General information

The data set contains data from 10 participants [p_1,..p_n, p_10] performing six activities within a driving simulator. Each activity was recorded separately in a continuous manner (small variations in recording length are possible).

The data stored in the zip file has the following structure:

<user>/<activity>/pulsedoppler_float.csv

Extracting range-Doppler data

  1. The following section provides information on the reading of pulsedoppler_float.csv and transforming it to a .npy file. Thereby only information about bins [1, 24], frequency values [1, 1024], and frames (recording length) is extracted.
with open 'pulsedoppler_float'.csv as f:
    pulse_doppler = csv.reader(f)

    for row in pulse_doppler:
        idx, frame_counter, matrix_counter, range_idx, range_bins, frequency_count, pulsedoppler_instance,\
        fps, fps_decimated, frequency_start, frequency_step, rrange, data = row

        if idx == "":
            pass
        else:
            data = np.array(data[1:-1].split(",")).astype(float)
            if matrix_counter in frames:
                range_idx = int(range_idx)
                
                if float(frequency_start) < 0:
                    frames[matrix_counter][0:512, range_idx] = data
                else:
                    frames[matrix_counter][512:1024, range_idx] = data
            else:
                frames[matrix_counter] = np.zeros((1024, 24))

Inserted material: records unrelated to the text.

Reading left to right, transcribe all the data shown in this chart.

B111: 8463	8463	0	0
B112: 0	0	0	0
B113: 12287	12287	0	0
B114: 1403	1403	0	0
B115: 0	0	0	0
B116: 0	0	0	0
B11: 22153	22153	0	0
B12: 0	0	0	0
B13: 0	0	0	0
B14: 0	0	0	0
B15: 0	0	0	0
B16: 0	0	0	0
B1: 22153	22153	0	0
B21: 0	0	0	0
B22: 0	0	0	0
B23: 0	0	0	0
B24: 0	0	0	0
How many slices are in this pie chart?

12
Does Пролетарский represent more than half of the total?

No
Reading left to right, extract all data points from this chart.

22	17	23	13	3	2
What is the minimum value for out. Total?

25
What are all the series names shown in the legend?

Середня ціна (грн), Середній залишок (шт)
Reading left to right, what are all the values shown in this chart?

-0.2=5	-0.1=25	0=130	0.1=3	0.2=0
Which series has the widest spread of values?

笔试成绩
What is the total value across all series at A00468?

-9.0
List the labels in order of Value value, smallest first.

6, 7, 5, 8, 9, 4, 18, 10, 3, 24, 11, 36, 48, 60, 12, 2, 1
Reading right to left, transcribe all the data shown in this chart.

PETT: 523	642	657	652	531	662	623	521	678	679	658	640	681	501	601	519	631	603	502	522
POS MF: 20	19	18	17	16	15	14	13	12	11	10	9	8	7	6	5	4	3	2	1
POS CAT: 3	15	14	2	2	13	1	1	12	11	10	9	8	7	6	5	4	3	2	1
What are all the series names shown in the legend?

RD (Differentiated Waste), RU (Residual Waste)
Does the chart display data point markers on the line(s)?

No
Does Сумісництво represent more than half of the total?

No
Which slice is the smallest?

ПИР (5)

frames = np.array(list(frames.values()))

2. Generated .npy files can be used to generate sliding windows. The proposed study used a 2/3 frames overlap for building a ResNet-18-based ring buffer. A sliding window of one second (doppler_frame) contains roughly 3 frames and has a shape (3, 1024, 24).

pulse_doppler = np.load('doppler_float'.npy)

win_len = 3
i = 0

# store only full 1 second/3 frames files 
for i in range(len(pulse_doppler)-2):
    doppler_frame = pulse_doppler[i:i+win_len]     
    
    np.save(os.path.join(file_storage, f'<user>_<activity>_doppler_float_{i}'.npy), doppler_frame)
    i+=1

Dataset statistics

Using the aforementioned steps, the following class distribution was observed:

{'Autopilot': 1844, 'Driving': 1747, 'Driving & smartphone utilization': 1692, 'Sleeping': 1708, 'Smartphone utilization': 1715, 'Talking to passenger': 1700}. Total size: 10406.